トラムで移動後、街の中心から10分ぐらい急な坂道を上ったところに彼女の家がある。居間兼台所とその奥にベッドルームがあるだけ。6畳程度のそのベッドルームが私に与えられるようだが、鍵がかかるわけではないし、トイレに行くためには彼女が寝るという居間を通る必要がある。プライバシーに問題あるがばあさんだから大丈夫だろう。1泊10ユーロと安く、夜行による到着で動くのが面倒だったのでそこで荷をほどくことにした。

前の晩そこに宿泊していた韓国人旅行者が起こされ、一緒に朝食をとる。夕方まで部屋にいることを望んでいた韓国人は強引に追い出された。
街を散策すると内戦の銃痕や廃墟となった建物が見られ、物乞いが多い気がするが、人々の表情は明るい。
部屋に戻ると昼食も作ってもらい、ばあさんと2人だけで食べることになる。彼女はソファで私の横に座り、夕食も一緒に食べるから外で食べないようにと念を押す。そして、短めのスカートから伸びた足を組んで、ねえ私いくつにみえると尋ねてくる。ばあさんが何でそんなことを訊くのだろう。背骨の曲がりぐあいと顔や手の皺の多さから65歳ぐらいかと思ったが、一応女性なので10歳サバ読んで55歳と答える。

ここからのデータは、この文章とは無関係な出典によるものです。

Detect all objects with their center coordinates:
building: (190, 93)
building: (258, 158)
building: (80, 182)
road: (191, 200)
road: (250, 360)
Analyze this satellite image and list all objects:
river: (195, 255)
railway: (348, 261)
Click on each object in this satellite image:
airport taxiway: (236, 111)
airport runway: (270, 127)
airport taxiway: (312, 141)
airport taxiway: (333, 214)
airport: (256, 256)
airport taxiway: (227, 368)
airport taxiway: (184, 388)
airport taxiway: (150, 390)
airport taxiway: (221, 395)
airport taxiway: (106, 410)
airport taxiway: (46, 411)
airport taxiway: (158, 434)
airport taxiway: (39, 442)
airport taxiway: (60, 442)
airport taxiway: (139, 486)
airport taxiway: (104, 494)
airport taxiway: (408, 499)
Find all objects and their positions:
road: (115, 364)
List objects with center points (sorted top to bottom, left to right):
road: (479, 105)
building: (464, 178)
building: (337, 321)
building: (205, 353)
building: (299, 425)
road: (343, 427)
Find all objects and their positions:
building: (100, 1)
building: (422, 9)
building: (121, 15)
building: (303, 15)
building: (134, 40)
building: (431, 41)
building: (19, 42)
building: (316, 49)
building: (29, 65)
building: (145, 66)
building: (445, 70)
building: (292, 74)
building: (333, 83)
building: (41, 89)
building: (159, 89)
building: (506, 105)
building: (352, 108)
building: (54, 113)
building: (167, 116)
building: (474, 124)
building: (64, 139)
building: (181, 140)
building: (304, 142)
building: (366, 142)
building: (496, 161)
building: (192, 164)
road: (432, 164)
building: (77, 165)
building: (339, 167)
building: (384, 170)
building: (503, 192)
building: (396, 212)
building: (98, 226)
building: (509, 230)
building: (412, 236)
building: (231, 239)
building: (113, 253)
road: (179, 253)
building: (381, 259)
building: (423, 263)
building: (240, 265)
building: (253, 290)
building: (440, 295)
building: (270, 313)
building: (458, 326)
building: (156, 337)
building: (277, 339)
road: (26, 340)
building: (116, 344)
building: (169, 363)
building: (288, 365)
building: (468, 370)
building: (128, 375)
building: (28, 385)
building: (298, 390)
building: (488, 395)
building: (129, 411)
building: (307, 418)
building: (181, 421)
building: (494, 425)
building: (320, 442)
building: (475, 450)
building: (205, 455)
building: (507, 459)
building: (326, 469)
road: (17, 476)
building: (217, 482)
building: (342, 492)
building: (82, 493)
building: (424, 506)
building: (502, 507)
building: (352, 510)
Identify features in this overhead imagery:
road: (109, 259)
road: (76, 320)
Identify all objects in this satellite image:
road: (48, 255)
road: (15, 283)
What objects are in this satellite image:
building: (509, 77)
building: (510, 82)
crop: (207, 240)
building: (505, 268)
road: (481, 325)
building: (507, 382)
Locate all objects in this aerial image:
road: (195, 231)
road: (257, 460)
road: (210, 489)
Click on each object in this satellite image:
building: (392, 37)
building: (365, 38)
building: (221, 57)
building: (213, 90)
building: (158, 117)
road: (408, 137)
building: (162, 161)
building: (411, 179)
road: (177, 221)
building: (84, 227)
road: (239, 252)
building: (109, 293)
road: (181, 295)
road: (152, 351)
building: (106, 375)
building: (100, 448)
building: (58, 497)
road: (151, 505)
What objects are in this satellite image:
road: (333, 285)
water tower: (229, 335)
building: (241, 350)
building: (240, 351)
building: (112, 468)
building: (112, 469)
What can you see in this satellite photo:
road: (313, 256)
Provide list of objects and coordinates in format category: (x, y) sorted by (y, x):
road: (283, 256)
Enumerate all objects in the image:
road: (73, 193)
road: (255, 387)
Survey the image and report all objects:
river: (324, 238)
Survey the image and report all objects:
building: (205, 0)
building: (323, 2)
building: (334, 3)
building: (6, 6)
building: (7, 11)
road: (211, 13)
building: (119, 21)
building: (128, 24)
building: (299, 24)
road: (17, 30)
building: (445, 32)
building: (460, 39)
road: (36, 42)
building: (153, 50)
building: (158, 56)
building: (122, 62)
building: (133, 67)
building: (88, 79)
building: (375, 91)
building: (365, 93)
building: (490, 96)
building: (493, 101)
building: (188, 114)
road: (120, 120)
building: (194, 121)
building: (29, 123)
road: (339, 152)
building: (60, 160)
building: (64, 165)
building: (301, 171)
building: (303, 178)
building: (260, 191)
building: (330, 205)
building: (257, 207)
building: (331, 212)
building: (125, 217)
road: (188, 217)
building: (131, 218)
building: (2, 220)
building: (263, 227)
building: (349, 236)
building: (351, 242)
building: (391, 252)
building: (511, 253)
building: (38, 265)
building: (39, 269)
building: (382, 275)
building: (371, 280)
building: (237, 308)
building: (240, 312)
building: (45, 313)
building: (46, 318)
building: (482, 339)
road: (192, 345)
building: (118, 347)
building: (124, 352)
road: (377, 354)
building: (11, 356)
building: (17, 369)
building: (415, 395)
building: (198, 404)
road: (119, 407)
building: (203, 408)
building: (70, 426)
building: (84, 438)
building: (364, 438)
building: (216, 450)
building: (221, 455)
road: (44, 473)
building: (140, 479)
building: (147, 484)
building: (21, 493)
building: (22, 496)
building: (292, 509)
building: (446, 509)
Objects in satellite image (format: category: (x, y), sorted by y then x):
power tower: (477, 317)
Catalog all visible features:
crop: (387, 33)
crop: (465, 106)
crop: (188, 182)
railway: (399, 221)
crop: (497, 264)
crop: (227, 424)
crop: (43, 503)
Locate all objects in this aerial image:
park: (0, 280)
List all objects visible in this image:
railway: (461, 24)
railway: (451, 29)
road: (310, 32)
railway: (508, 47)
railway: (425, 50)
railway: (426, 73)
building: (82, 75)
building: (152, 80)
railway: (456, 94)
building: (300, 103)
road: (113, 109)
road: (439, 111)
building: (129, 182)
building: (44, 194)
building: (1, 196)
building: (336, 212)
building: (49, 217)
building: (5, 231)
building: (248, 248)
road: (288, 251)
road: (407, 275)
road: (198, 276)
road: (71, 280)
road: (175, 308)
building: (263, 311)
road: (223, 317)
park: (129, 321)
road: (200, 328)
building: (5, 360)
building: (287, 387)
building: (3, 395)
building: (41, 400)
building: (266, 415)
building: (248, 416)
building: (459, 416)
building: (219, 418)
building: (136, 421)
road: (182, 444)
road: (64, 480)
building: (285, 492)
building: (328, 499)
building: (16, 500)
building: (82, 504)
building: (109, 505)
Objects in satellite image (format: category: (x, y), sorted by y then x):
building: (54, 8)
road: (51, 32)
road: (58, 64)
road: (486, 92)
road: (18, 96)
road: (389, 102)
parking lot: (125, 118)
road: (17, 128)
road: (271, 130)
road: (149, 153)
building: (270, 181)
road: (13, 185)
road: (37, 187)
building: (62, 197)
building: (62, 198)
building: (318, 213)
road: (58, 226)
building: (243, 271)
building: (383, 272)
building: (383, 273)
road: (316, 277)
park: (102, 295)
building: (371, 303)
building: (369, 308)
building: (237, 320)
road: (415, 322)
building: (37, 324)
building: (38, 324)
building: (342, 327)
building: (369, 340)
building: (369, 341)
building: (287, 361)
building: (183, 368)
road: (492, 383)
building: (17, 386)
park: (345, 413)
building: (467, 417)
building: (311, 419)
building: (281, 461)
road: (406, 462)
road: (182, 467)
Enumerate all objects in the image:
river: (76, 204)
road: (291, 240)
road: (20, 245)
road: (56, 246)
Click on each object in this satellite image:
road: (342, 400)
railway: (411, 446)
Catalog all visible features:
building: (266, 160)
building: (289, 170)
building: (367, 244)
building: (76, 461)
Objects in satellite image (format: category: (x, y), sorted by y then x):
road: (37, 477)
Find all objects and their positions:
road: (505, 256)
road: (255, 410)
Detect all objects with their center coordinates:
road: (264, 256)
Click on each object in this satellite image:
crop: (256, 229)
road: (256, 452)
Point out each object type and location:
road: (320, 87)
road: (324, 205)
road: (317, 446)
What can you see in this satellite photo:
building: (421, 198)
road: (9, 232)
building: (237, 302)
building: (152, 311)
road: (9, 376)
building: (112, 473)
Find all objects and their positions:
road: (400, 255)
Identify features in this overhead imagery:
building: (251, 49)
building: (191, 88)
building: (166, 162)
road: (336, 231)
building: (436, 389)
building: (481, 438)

『えー何言ってんのー、冗談言わないでよー。45歳よー』
私は思わず口に入れたパンを吹き出しそうになった。えーはこっちのセリフだ。45だなんてそんな訳ないだろう。彼女が証拠として取り出したパスポートを確認すると、恐ろしいことに本当のようだ。んー、そういう目でみれば45に見えなくもないが、そうするとこのプライバシーのないプライベートルームはいくぶん危険ではないだろうか。

いくぶんどころか夜はかなり危険だった。大事にはいたらずに済んだが。(思い出したくないので詳細割愛)
もうプライベートルームはこりごりだ。